In March 1958, the Government approved in principle proposals by the Company for a major expansion of its activities through the enlargement of the existing Open Hearth Furnaces, erection of a Blooming or Cogging Mill, the modernisation of the existing Merchant Bar Mill and the completion of the partly erected sheet mill; and the Company was authorised to proceed with the development of its plans on the basis that, if a satisfactory scheme emerged, Government backing would be forthcoming.
The expansion proposals were outlined in the White Paper on economic development which was laid by the Government before each House of the Oireachtas in November, 1958. The White Paper indicated, inter alia, that the primary purpose of the proposed developments was to increase the output and efficiency of the mills and thus reduce production costs and selling prices; the cost of the developments as then provisionally planned was estimated at about £2 million.
The subsequent investigations and negotiations carried through by the Company, with the assistance of consultants, have resulted in proposals which are, in general, an endorsement of the proposals of March 1958, but envisage a greater increase in output, a wider range of products and consequently an increase in capital expenditure. In outline the main proposals are:—
(a) increase in ingot output to 80,000 tons of 30 cwt. ingots per annum by the installation of a new oil-fired furnace of 60 tons capacity, and by improvement of the two existing 37-ton furnaces and by extension of scrap handling and casting facilities;
(b) installation of a new 750 mm. blooming mill and a new 650 mm. large section mill;
(c) re-arrangement and mechanisation of the existing merchant bar mill to improve its rate of working and to enable it to feed a wire rod mill;
(d) installation of a new modern wire rod mill; and
(e) completion of the sheet mill and consequent re-location of the existing galvanizing plant.
The estimated cost of the development proposals is of the order of £3½ millions.
The employment which will be afforded by the expanded steel works is expected to be over 700 persons at peak periods, that is, 200 workers more than at present.

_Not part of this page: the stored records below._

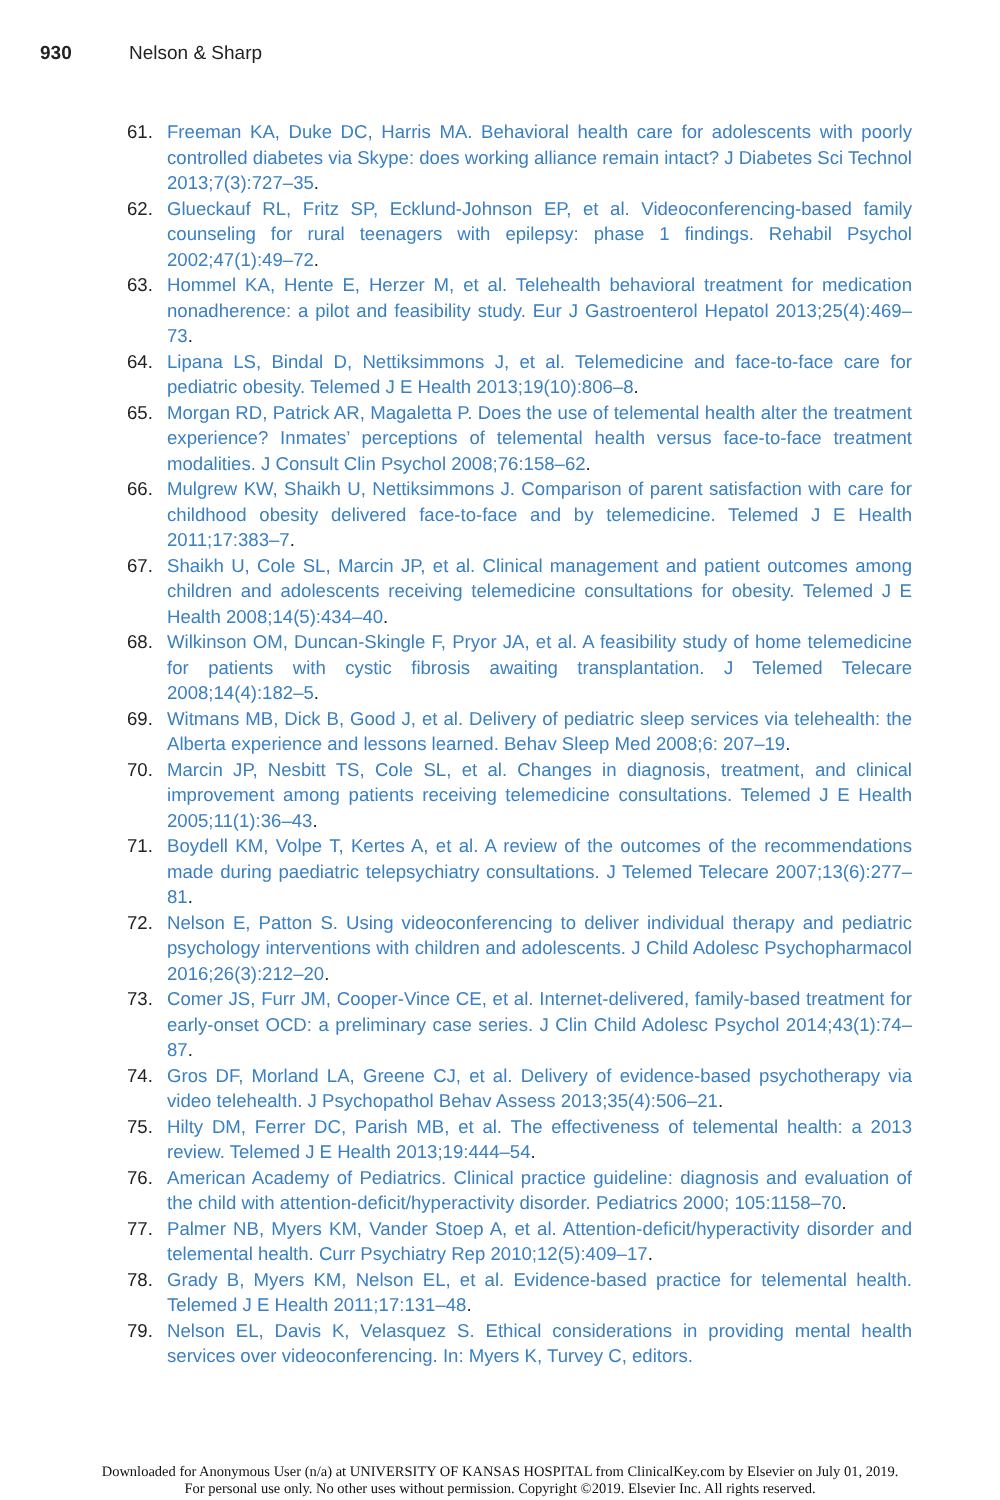930 Nelson & Sharp
61. Freeman KA, Duke DC, Harris MA. Behavioral health care for adolescents with poorly controlled diabetes via Skype: does working alliance remain intact? J Diabetes Sci Technol 2013;7(3):727–35.
62. Glueckauf RL, Fritz SP, Ecklund-Johnson EP, et al. Videoconferencing-based family counseling for rural teenagers with epilepsy: phase 1 findings. Rehabil Psychol 2002;47(1):49–72.
63. Hommel KA, Hente E, Herzer M, et al. Telehealth behavioral treatment for medication nonadherence: a pilot and feasibility study. Eur J Gastroenterol Hepatol 2013;25(4):469–73.
64. Lipana LS, Bindal D, Nettiksimmons J, et al. Telemedicine and face-to-face care for pediatric obesity. Telemed J E Health 2013;19(10):806–8.
65. Morgan RD, Patrick AR, Magaletta P. Does the use of telemental health alter the treatment experience? Inmates’ perceptions of telemental health versus face-to-face treatment modalities. J Consult Clin Psychol 2008;76:158–62.
66. Mulgrew KW, Shaikh U, Nettiksimmons J. Comparison of parent satisfaction with care for childhood obesity delivered face-to-face and by telemedicine. Telemed J E Health 2011;17:383–7.
67. Shaikh U, Cole SL, Marcin JP, et al. Clinical management and patient outcomes among children and adolescents receiving telemedicine consultations for obesity. Telemed J E Health 2008;14(5):434–40.
68. Wilkinson OM, Duncan-Skingle F, Pryor JA, et al. A feasibility study of home telemedicine for patients with cystic fibrosis awaiting transplantation. J Telemed Telecare 2008;14(4):182–5.
69. Witmans MB, Dick B, Good J, et al. Delivery of pediatric sleep services via telehealth: the Alberta experience and lessons learned. Behav Sleep Med 2008;6: 207–19.
70. Marcin JP, Nesbitt TS, Cole SL, et al. Changes in diagnosis, treatment, and clinical improvement among patients receiving telemedicine consultations. Telemed J E Health 2005;11(1):36–43.
71. Boydell KM, Volpe T, Kertes A, et al. A review of the outcomes of the recommendations made during paediatric telepsychiatry consultations. J Telemed Telecare 2007;13(6):277–81.
72. Nelson E, Patton S. Using videoconferencing to deliver individual therapy and pediatric psychology interventions with children and adolescents. J Child Adolesc Psychopharmacol 2016;26(3):212–20.
73. Comer JS, Furr JM, Cooper-Vince CE, et al. Internet-delivered, family-based treatment for early-onset OCD: a preliminary case series. J Clin Child Adolesc Psychol 2014;43(1):74–87.
74. Gros DF, Morland LA, Greene CJ, et al. Delivery of evidence-based psychotherapy via video telehealth. J Psychopathol Behav Assess 2013;35(4):506–21.
75. Hilty DM, Ferrer DC, Parish MB, et al. The effectiveness of telemental health: a 2013 review. Telemed J E Health 2013;19:444–54.
76. American Academy of Pediatrics. Clinical practice guideline: diagnosis and evaluation of the child with attention-deficit/hyperactivity disorder. Pediatrics 2000; 105:1158–70.
77. Palmer NB, Myers KM, Vander Stoep A, et al. Attention-deficit/hyperactivity disorder and telemental health. Curr Psychiatry Rep 2010;12(5):409–17.
78. Grady B, Myers KM, Nelson EL, et al. Evidence-based practice for telemental health. Telemed J E Health 2011;17:131–48.
79. Nelson EL, Davis K, Velasquez S. Ethical considerations in providing mental health services over videoconferencing. In: Myers K, Turvey C, editors.
Downloaded for Anonymous User (n/a) at UNIVERSITY OF KANSAS HOSPITAL from ClinicalKey.com by Elsevier on July 01, 2019.
For personal use only. No other uses without permission. Copyright ©2019. Elsevier Inc. All rights reserved.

In this connection it is necessary to point out that it would be a fallacy to relate the proposed capital investment to the employment of 200 additional workers. In fact the position is that the expenditure is necessary to maintain 700 men in employment.

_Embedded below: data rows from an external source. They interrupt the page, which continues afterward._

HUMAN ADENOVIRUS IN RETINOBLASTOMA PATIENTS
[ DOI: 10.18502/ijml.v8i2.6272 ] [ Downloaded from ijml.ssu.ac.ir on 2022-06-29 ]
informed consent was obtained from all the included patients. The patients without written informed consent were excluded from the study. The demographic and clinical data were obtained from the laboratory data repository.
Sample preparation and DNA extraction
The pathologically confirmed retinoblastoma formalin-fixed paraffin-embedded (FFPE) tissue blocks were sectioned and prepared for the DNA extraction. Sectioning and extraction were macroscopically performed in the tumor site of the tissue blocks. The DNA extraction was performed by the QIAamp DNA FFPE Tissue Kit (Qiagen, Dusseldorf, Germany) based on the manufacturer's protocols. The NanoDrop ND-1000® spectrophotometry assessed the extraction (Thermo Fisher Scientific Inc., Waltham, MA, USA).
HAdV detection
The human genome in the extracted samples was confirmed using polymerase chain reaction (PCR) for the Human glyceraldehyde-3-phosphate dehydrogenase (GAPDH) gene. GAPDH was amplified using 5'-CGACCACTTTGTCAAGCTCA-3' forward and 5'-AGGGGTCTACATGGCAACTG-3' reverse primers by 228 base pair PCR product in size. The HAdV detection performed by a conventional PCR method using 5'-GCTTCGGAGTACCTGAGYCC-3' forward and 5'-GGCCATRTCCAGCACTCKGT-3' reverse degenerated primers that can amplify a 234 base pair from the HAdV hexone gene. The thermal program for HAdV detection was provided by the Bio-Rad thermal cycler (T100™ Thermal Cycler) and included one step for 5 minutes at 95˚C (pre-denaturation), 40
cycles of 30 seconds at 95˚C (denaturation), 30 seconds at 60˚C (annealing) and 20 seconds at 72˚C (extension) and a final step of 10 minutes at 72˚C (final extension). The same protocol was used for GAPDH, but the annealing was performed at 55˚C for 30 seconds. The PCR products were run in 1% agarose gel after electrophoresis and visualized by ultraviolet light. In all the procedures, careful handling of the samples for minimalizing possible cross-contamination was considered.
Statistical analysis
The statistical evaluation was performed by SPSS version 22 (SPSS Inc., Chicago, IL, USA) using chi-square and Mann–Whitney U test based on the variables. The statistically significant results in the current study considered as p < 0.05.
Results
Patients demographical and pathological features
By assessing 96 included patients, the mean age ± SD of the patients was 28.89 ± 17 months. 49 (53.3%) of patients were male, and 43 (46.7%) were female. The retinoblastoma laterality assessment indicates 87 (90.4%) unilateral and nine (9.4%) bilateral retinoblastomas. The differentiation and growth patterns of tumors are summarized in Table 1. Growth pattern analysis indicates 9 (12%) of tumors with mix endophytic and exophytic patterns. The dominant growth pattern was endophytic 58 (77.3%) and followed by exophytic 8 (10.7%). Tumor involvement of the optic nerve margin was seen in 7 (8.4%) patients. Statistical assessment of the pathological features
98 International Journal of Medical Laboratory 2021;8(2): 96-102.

The Government have approved the development plans as recommended by Irish Steel Holdings Ltd. and have decided that the project should be wholly financed by share capital to be subscribed by the Minister for Finance. Legislation to give effect to this decision is in course of preparation but it will not be possible to enact the necessary legislation before 31st March, 1960. By that date the Company expect that payments estimated at £300,000 will fall to be made in respect of initial instalments to suppliers of new plant and in respect of other items. It is, therefore, necessary to place the Company in funds to meet that expenditure in 1959/60 and a Supplementary Estimate is accordingly submitted to enable payments to be made to the Company in respect of shares to the extent of £300,000 to be taken up by the Minister for Finance.